Page images and extracted text
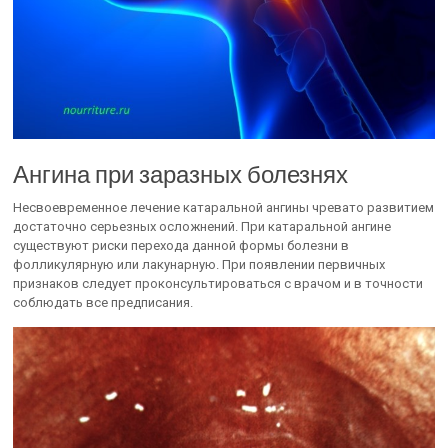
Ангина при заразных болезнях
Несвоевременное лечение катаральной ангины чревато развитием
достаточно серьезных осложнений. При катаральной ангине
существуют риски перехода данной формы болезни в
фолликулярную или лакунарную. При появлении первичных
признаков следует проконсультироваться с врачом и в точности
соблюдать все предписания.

WHAT YOU WILL DO: With the pictures omitted, the entries are to be transcribed in full, exactly as they appear.

YOUR RESPONSE:
Ангина при заразных болезнях
Несвоевременное лечение катаральной ангины чревато развитием
достаточно серьезных осложнений. При катаральной ангине
существуют риски перехода данной формы болезни в
фолликулярную или лакунарную. При появлении первичных
признаков следует проконсультироваться с врачом и в точности
соблюдать все предписания.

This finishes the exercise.